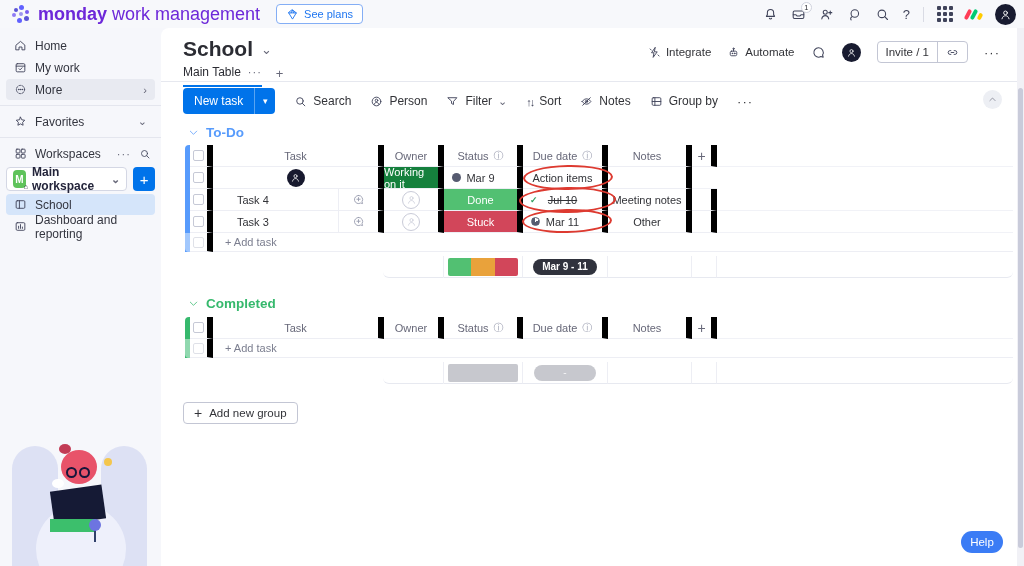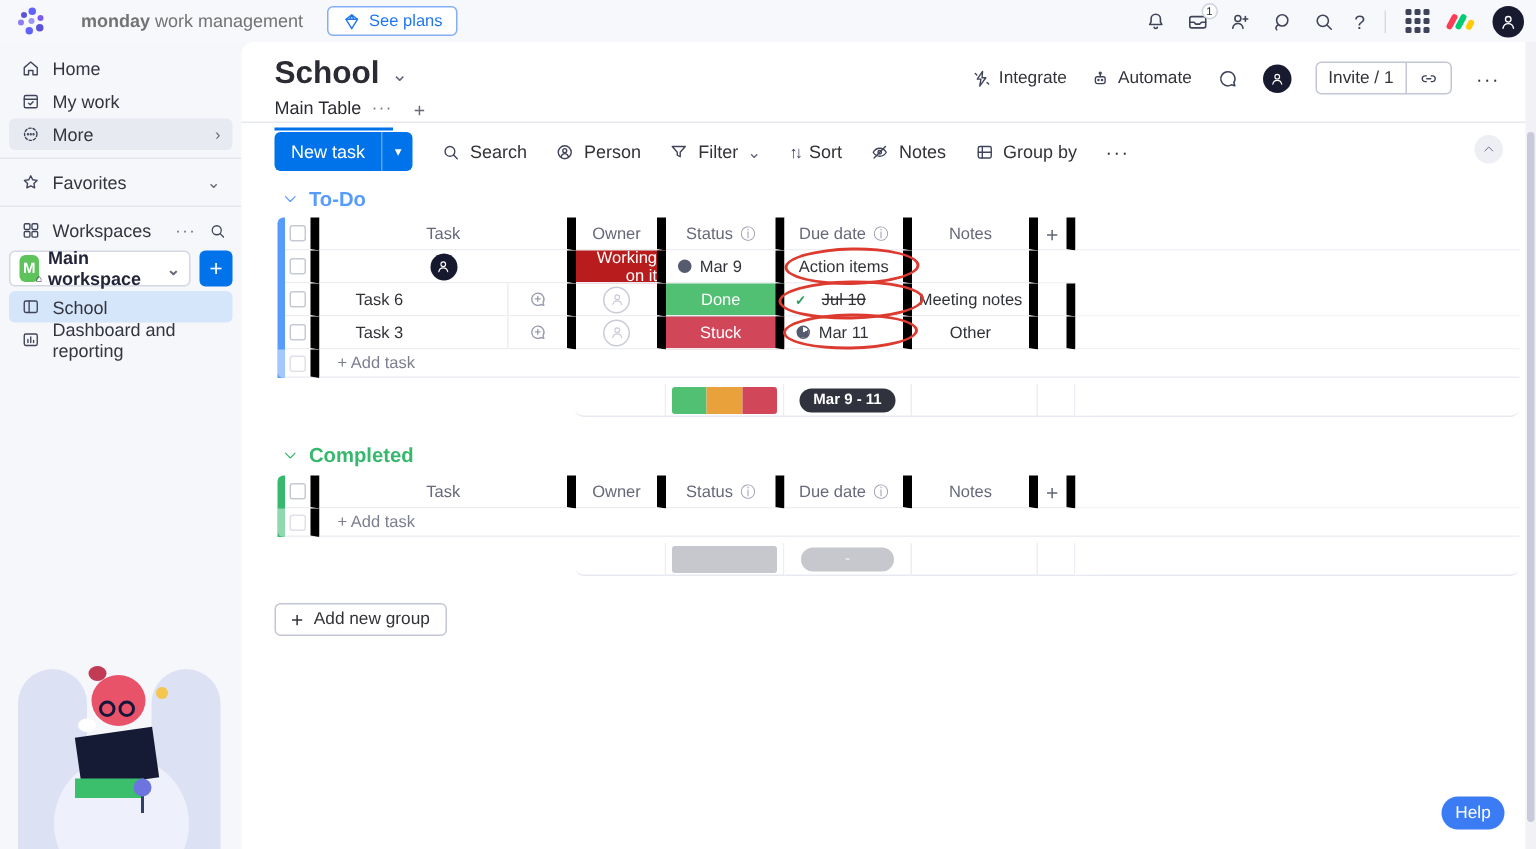--- a/index.html
+++ b/index.html
@@ -7,21 +7,21 @@
   body { font-family:"Liberation Sans", sans-serif; color:#323338; }
   .page { position:relative; width:1024px; height:566px; background:#f6f7fb; overflow:hidden; }
   svg.ic { width:15px; height:15px; fill:none; stroke:#40445a; stroke-width:1.7; stroke-linecap:round; stroke-linejoin:round; flex:0 0 auto; }
   svg.ic.sm { width:13px; height:13px; }
   svg.ic.gray { stroke:#9a9daf; }
 
   
   .topbar { position:absolute; left:0; top:0; width:1024px; height:28px; background:#f7f8fb; display:flex; align-items:center; }
   .logo-dots { position:relative; width:18px; height:18px; margin-left:12px; }
   .logo-dots i { position:absolute; border-radius:50%; }
-  .brand { margin-left:24px; font-size:12px; color:#737373; }
+  .brand { margin-left:8px; font-size:18px; color:#6d28d9; }
   .brand b { font-weight:700; }
   .seeplans { margin-left:16px; height:20px; padding:0 9px; border:1px solid #84aef5; border-radius:4px; background:#fff; color:#1f76f0; font-size:11px; display:flex; align-items:center; gap:5px; cursor:pointer; }
   .top-right { position:absolute; right:8px; top:0; height:28px; display:flex; align-items:center; gap:13px; }
   .tb-ic { position:relative; display:flex; align-items:center; cursor:pointer; }
   .badge1 { position:absolute; top:-5px; right:-6px; min-width:11px; height:11px; border-radius:6px; background:#fff; border:1px solid #cfd2dd; font-size:7.5px; color:#2b2c33; display:flex; align-items:center; justify-content:center; padding:0 2px; }
   .q-glyph { font-size:13px; color:#40445a; }
   .vdiv { width:1px; height:15px; background:#d9dbe4; }
   .grid9 { display:grid; grid-template-columns:repeat(3,4px); grid-gap:2px; }
   .grid9 i { width:4px; height:4px; background:#3f435a; border-radius:1px; }
   .mmark { display:flex; gap:2px; align-items:flex-end; }
@@ -464,38 +464,38 @@
             <span class="cb"></span>
           </div>
         <div class="cell">
             <span class="owner-av owner-filled">
               <svg class="ic sm" style="width:11px;height:11px;stroke:#fff" viewBox="0 0 24 24">
                 <circle cx="12" cy="9" r="3.4"></circle>
                 <path d="M5.5 20c.8-4 3.7-5.7 6.5-5.7s5.7 1.7 6.5 5.7"></path>
               </svg>
             </span>
           </div>
-        <div class="cell statusc" style="background: #b91c1c; text-align: right;">Working on it</div>
+        <div class="cell statusc" style="background: #15803d;">Working on it</div>
         <div class="cell duec">
             <span class="due-ic due-dot"></span>
             <span>Mar 9</span>
           </div>
         <div class="cell">
             <span>Action items</span>
           </div>
         <div class="cell"></div>
         <div class="cell filler"></div>
       </div>
 
       <div class="tgrid">
         <div class="cell">
             <span class="cb"></span>
           </div>
         <div class="cell taskc">
-            <span>Task 6</span>
+            <span>Task 4</span>
           <span class="chatzone">
               <svg class="ic sm gray" viewBox="0 0 24 24">
                 <path d="M12 4.5a7.5 7.5 0 1 0 3.8 14l3.7 1-1-3.5A7.5 7.5 0 0 0 12 4.5Z"></path>
                 <path d="M12 8.5v6M9 11.5h6"></path>
               </svg>
             </span>
         </div>
         <div class="cell">
             <span class="owner-av owner-empty">
               <svg class="ic sm" style="width:11px;height:11px;stroke:#c9cbd8" viewBox="0 0 24 24">

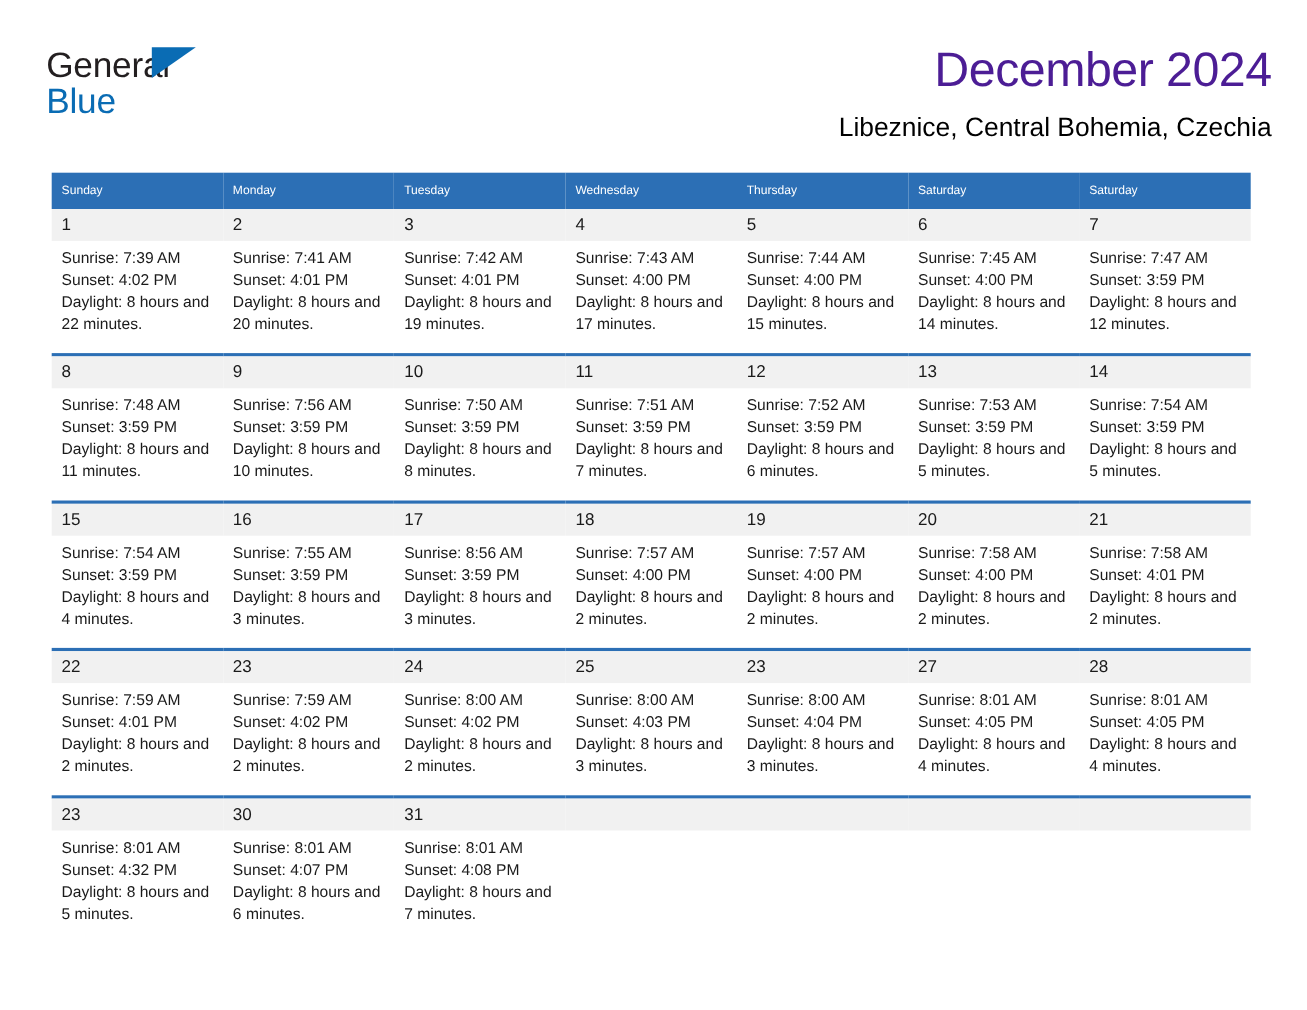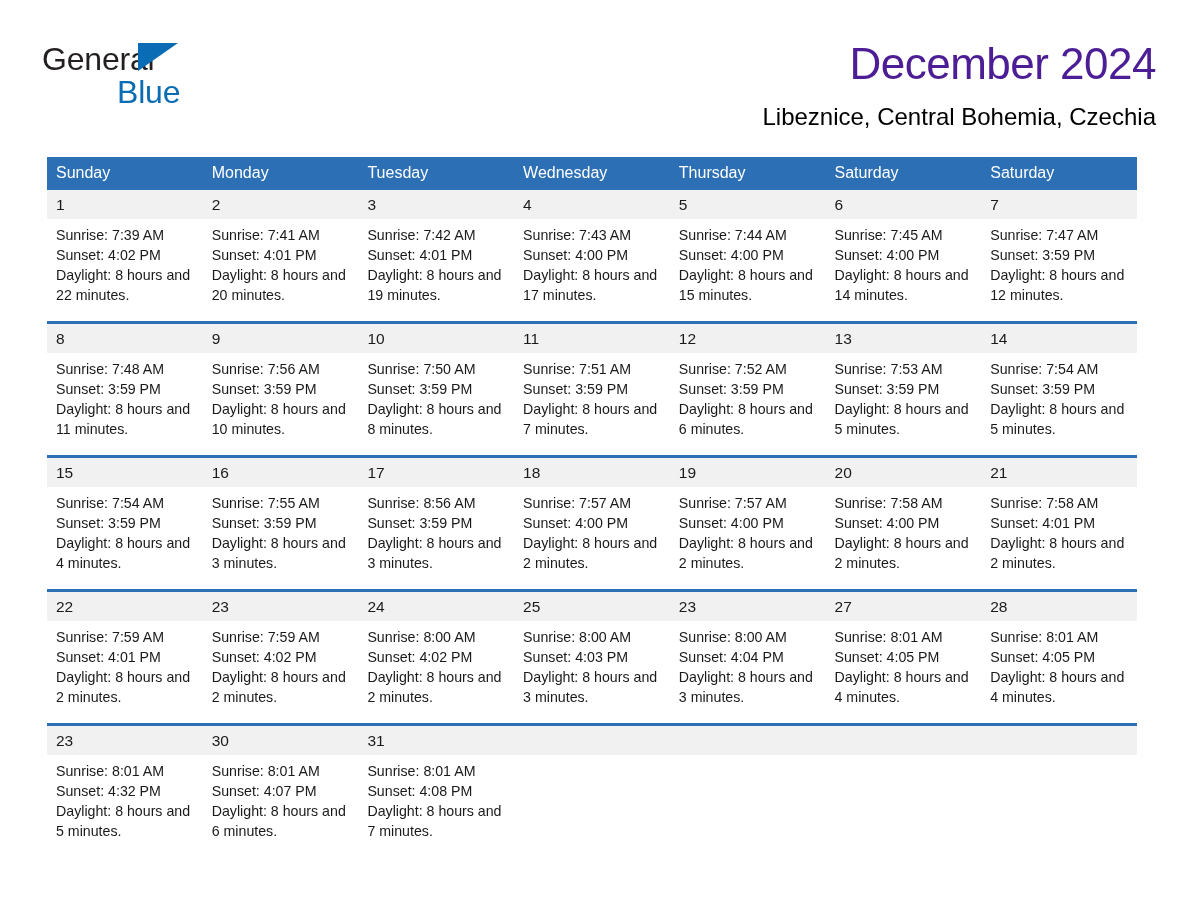--- a/index.html
+++ b/index.html
@@ -50,21 +50,20 @@
     position: absolute;
     left: 96px;
     top: 1px;
     width: 0;
     height: 0;
     border-left: 40px solid #0a6cb4;
     border-bottom: 28px solid transparent;
   }
   .brand-line2 {
     display: block;
-    margin-left: 75px;
     margin-top: -2px;
     font-size: 32px;
     line-height: 36px;
     color: #0a6cb4;
     letter-spacing: -0.2px;
   }
 
   .titles {
     position: absolute;
     right: 0;
@@ -95,21 +94,21 @@
     top: 157px;
     width: 1090px;
     border-collapse: collapse;
     table-layout: fixed;
   }
   .calendar col { width: 155.7px; }
 
   thead th {
     background: #2c6fb5;
     color: #ffffff;
-    font-size: 16px;
+    font-size: 11px;
     font-weight: normal;
     text-align: left;
     padding: 7px 0 8px 9px;
     height: 18px;
     vertical-align: middle;
     border: none;
   }
 
   tbody tr.week-row td {
     vertical-align: top;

========

- _EXERCISE DIRECTIONS_: State how many lines in the records above contain the word "brand". Write the number alone.

- _RESPONSE AREA_: 4